Using Jinja

Using Jinja in the application side is very basic. All you have to do is to import the Template and Context class. Additionally you need a loader which handles the template imports:

from jinja import Template, Context, FileSystemLoader

t = Template('templatename', FileSystemLoader('path/to/the/templates'))
c = Context({
    'users': [
        {'name': 'someone', 'id': 1, 'visible': True},
        {'name': 'notme', 'id': 2, 'visible': True},
        {'name': 'peter', 'id': 3, 'visible': False}
    ]
})
print t.render(c)

The template templatename.html in path/to/the/templates might look like this:

<ul id="userlist">
{% for user in users %}
  {% if user.visible %}
    {% define shown true %}
    <li><a href="/users/{{ user.id }}/">{{ user.name|escapexml }}</a></li>
  {% endif %}
{% endfor %}
{% if not shown %}
  <li><strong>no users found</strong></li>
{% endif %}
</ul>

Loaders

There are three loaders shipped with Jinja:

FileSystemLoader

Create it with:

loader = FileSystemLoader('searchpath/')

This loader will look for templates named NAME.html and doesn't cache anything.

CachedFileSystemLoader

Create this loader using:

loader = CachedFileSystemLoader('searchpath/'[, 'cachedir/'])

Works like the FileSystemLoader but caches the reparsed nodelist in the cachdir.

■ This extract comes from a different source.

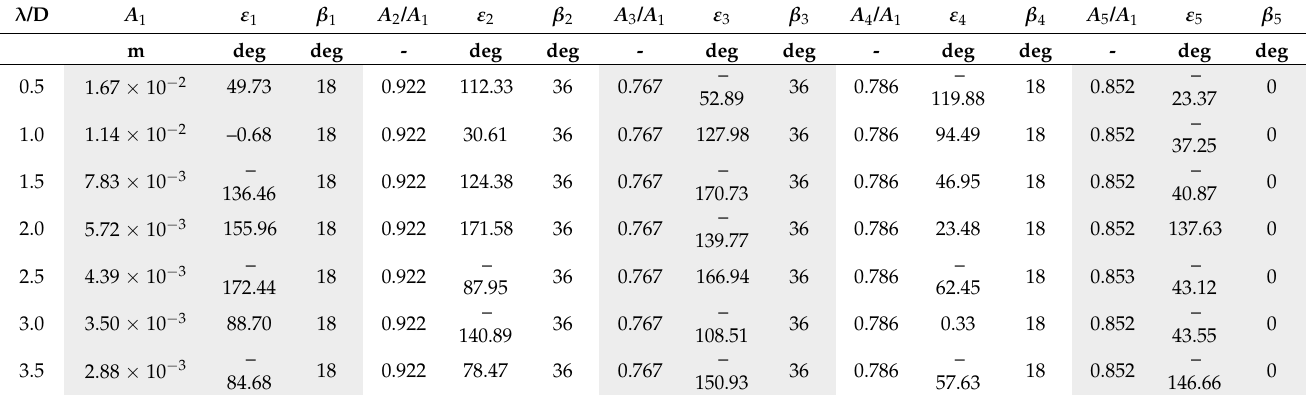
Table 1. Undisturbed incoming wave conditions for oscillating body W 1 at each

If cachedir is not given it will cache it in the searchpath but with a "." prefix.

Note

Please notice that cached templates are much faster then reparsing them each request because Jinja will save the preparsed nodelist in a dump.

StringLoader

The StringLoader is a very basic loader without support for template inheritance, but allows the loading of templates stored in a string:

template = '''{{ "Hello World" }}'''
print Template(template, StringLoader())

Unicode Support

Jinja comes with built-in Unicode support. As a matter of fact, the return value of Template.render() will be a Python unicode object.

Unfortunately, most text is still stored in some form of encoding, so normal strings must be converted to Unicode.

The template

Each template loader can be given a charset argument which defaults to "utf-8":

loader = FileSystemLoader('path', charset='latin-1')

This tells the loader that all templates it processes are encoded in the latin-1 encoding.

The string loader of course doesn't use the charset if you "load" Unicode strings.

The context

Every string that is stored in your context (whether directly or tucked away in a list or dict) and used in the template will eventually have to be converted to Unicode too. Therefore, the context, too, takes a charset argument (which again defaults to "utf-8"):

context = Context({'thing': 'Käse'}, charset='latin-1')
template.render(context)

Unicode strings in the context are not concerned as they needn't be converted.

You can only specify one encoding per context, so if you have strings that use another charset you have two options:

  • convert them to unicode before putting them into the context

  • put them into the context as normal strings and use the decode filter:

    {{ russianstring | decode "koi8-r" }}
    

When it encounters an encoding issue, Jinja will raise the TemplateCharsetError exception.